When I bring this up with my oncologist, he looks concerned and suggests I see a psychiatrist. As if I might be surrendering to fatalism and despair. However, this is not the case. I’m still fighting for my health. I’m simply convinced that being at peace with yourself, and accepting your mortality, means you can direct all your energy towards the healing process.’
(Dr D. Servan-Schreiber, author of Not the Last Goodbye, diagnosed with cancer)
Your story is how you keep yourself in time and space and duality. If you argue with reality, if you argue about what you know is true, it feels stressful…. ‘It’s not supposed to hurt like this.’ Feel how painful that thought is. … No wonder you cry when you say, ‘My shoulder shouldn’t hurt this much’ because…it does. That’s the reality.
(Byron Katie)
You cannot keep the birds of sorrow
from flying overhead,
but you can prevent them
from building nests in your hair.
(Chinese proverb)
How do you live when you believe that your health problems should not be there? You can’t even cough or blow your nose honestly, or let us know you’re not feeling well. Who would you be without the story, ‘I should feel better today’? You’d be free.
(Byron Katie)
In you there are two worlds: the world of birth and death and the world that is transcendental. Yes, the body can be very ill and yet there may be no illness in you – if you don’t get attached to illness, if you don’t get identified with illness, if you don’t start thinking ‘I am ill.’
(Osho Zen: The Path of Paradox)
Every life’s journey ends in death. And I like to think, as do many philosophers, that life is a long preparation for that supreme moment. When you stop fighting illness, you still have one challenge left: that of dying well.
(Dr D. Servan-Schreiber, author of Not the Last Goodbye, diagnosed with cancer)
My whole approach is to accept whatsoever life brings; accept it with gratefulness, with thankfulness. Don’t have a grudge. It is very natural to have a grudge but through having a grudge you may miss the point.
You can be very very angry inside: ‘Why has this happened to me?’ ‘Why am I suffering?’ Don’t ask that ‘why?’ Things are for no reason at all. That is the highest understanding. There is no karma, nothing – these are just explanations to console people. They bring consolation; nothing else. They don’t bring any understanding.

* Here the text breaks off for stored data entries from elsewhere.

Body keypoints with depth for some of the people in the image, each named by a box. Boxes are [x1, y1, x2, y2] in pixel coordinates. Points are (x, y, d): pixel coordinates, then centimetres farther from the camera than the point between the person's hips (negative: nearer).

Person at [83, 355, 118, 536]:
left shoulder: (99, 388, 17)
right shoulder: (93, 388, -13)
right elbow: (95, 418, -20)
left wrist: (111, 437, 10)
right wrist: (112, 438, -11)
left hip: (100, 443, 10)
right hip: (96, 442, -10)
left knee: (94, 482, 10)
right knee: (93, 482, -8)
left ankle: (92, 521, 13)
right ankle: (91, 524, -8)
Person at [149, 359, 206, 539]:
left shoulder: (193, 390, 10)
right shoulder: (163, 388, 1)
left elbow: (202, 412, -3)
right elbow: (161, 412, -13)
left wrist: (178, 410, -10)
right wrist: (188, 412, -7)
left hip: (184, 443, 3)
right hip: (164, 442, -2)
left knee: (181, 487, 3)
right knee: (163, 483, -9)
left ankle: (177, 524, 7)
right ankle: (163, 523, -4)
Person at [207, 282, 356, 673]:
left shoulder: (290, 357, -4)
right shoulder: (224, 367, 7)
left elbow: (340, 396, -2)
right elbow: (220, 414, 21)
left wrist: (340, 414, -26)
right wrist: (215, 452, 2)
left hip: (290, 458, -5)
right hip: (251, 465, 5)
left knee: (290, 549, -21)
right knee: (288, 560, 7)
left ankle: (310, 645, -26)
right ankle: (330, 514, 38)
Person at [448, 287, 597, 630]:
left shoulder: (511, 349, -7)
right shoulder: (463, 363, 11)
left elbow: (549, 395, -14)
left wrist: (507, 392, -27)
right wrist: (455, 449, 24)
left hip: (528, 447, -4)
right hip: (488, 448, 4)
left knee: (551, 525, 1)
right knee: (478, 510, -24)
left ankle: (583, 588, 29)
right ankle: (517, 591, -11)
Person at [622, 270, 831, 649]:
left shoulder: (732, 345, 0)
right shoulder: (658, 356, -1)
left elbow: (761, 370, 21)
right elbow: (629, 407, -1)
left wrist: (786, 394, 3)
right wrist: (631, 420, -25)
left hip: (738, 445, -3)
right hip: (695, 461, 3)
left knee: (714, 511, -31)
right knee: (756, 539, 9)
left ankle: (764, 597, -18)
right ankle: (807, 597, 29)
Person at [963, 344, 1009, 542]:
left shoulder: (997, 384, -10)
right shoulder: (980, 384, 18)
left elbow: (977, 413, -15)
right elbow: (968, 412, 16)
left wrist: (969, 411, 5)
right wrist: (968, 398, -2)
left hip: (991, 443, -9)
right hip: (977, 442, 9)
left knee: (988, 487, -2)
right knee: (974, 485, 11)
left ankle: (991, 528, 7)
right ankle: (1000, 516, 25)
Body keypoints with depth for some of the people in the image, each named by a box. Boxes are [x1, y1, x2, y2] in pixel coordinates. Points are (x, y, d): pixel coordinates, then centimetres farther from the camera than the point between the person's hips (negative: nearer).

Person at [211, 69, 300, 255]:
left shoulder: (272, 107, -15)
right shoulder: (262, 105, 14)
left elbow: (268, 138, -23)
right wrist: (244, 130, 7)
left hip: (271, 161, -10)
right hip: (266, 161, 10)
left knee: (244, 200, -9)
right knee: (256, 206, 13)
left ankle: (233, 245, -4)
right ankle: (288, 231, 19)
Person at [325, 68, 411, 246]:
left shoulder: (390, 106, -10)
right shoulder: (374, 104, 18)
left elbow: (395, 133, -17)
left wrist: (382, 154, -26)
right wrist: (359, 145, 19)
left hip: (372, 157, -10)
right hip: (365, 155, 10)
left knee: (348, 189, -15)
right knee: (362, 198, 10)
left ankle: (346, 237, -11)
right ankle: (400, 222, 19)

Things are as they are and we have to accept. In that acceptance is transcendence.
(Osho Far beyond the Stars)
One day you are healthy, another day you are ill – the mirror reflects! The function of the mirror is just to reflect whatsoever is the case. But each time you get identified.
Stop this identifying yourself with things that are standing in front of you, and suddenly you will see you have never been ill and never been hungry and never been born, and never are you going to die. You are the very source of eternity. You are eternal.
(Osho Zen: The Path of Paradox)
Do you think your body is going to heal most efficiently when you’re tense and fearful and fighting cancer as an enemy? Or when you’re loving what is and realising all the ways in which you life is actually better because you have cancer, and from that calm centre doing everything you can to get better? there’s nothing more life giving than inner peace.
(Byron Katie)
When you believe that you are this body you stay limited. That way you get to be small, apparently encapsulated as a body, as one separate form. So every thought has to be about your survival or you comfort or your pleasure, because if you let up for a moment, there would be no body-identification.